Part II: ‘Ole Miss’ and Marshall County Expand Partnership

Through a partnership with Ole Miss University, incarcerated men at the Marshall County Correctional Facility in Holly Springs, Mississippi, have had access to programming, law seminars, and even service projects that would not have otherwise been possible.

“I appreciate everything that Ole Miss and MTC have contributed to my life, so far,” says resident Chris Osborne. “It’s a lot of things I didn’t realize about myself.”

Nick Walker agrees. “You can tell they’re really trying to get us to push,” he says, “and to think beyond our circumstances in this place. This is not all we have.”

Ole Miss volunteer instructors teach groundbreaking programming, law students conduct legal seminars, and criminal-justice students intern at the facility—all of which creates a mutually beneficial partnership which continues to grow.

Dr.

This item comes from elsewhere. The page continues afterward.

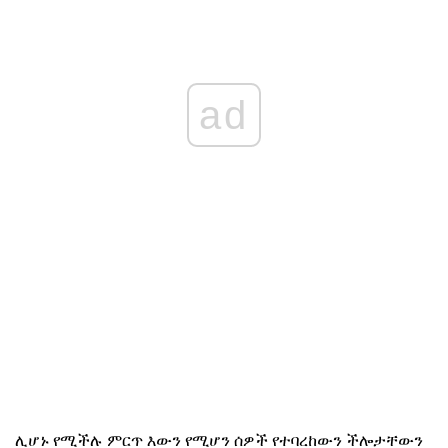
ad
ሊሆኑ የሚችሉ ምርጥ እውን የሚሆን ሰዎች የተባረከውን ችሎታቸውን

Linda Keena is the Chair of the University’s Department of Legal Studies and a volunteer instructor at Marshall County.

“It’s just a way for the students to benefit,” she says, “a way for faculty [to benefit]. We have projects, research projects that we do at the institution and publish, that other people can see what’s happening in the institution, so we’re here to create new knowledge and help people along the way. It’s just been a great partnership with Marshall County.”

“The connection that I get from Ole Miss and MTC is, they make you realize that you’re bigger than the worst thing you did.”

Erick Howard has taken advantage of many opportunities made available by the partnership.

“I don’t know if they know how big this is on this compound, but it is huge because it effects people inside the prison.”

Rip Knox is also a resident at the facility who has benefited from the partnership with Ole Miss.

“MTC, or Marshall County – you could ask 90% of the inmates here – and they’ll tell you that it’s above all other facilities when it comes to education. From the door to when you leave out, they’re pushing education. And then you already know that Ole Miss, their law department is second to none in the United States. So, for them to partner together, it was already meant to be.”

Watch for more upcoming stories highlighting the partnership between Ole Miss and the Marshall County facility, a partnership from which each institution will continue to reap tremendous benefits.

“These opportunities keep showing up,” explains Anzio Hubbard, “and I’ve learned that success happens when opportunity meets preparation. So, I have to be prepared, because the opportunity’s going to show.”

Brittney Eakins is a law student who participates in the legal seminars conducted at the facility.

“But I hope that they know that we learn from them, too,” she says. “It’s a trade-off…we learn so much from them, too.  It’s a humbling experience, and it’s taught me a lot. So, I hope they know that; that we get a lot out of it as well.”